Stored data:
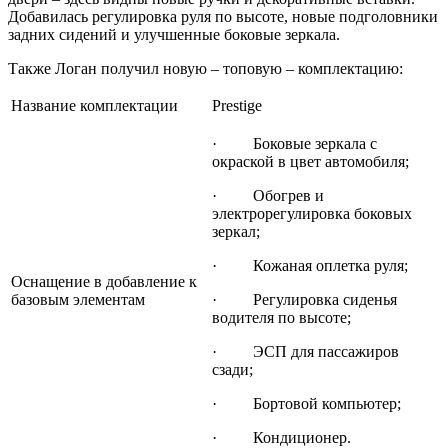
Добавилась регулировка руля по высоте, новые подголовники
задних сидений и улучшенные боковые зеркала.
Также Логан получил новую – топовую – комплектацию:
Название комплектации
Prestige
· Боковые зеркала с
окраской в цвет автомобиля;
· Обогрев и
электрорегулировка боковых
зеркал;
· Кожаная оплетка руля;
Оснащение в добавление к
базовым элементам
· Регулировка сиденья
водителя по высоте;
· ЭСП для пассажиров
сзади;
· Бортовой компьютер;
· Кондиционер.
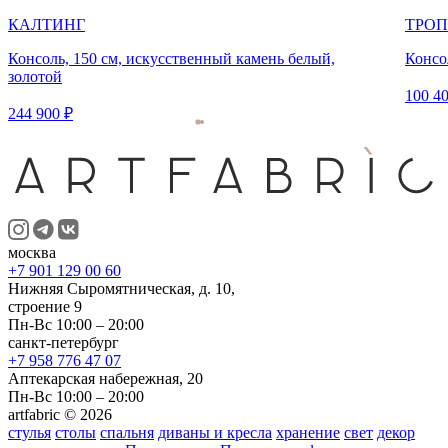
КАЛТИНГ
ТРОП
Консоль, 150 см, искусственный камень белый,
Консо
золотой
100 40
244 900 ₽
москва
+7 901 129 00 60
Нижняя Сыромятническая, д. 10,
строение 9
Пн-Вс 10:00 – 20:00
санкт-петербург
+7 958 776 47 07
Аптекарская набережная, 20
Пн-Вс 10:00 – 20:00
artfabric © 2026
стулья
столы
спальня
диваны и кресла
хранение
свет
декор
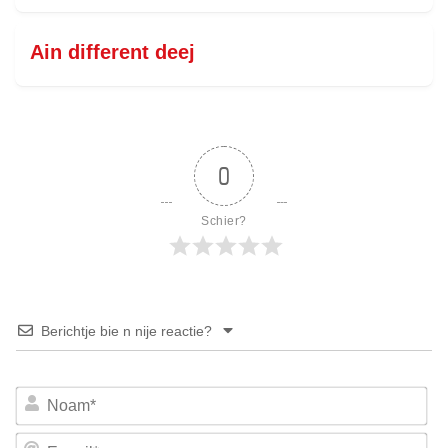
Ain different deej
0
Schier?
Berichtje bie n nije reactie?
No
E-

Problem to work on: Transcribe the data word for word from its beginning through the line containing "Оснащение в добавление к". Leave the pictures out of your answer.

Response for this exercise:
Добавилась регулировка руля по высоте, новые подголовники
задних сидений и улучшенные боковые зеркала.
Также Логан получил новую – топовую – комплектацию:
Название комплектации
Prestige
· Боковые зеркала с
окраской в цвет автомобиля;
· Обогрев и
электрорегулировка боковых
зеркал;
· Кожаная оплетка руля;
Оснащение в добавление к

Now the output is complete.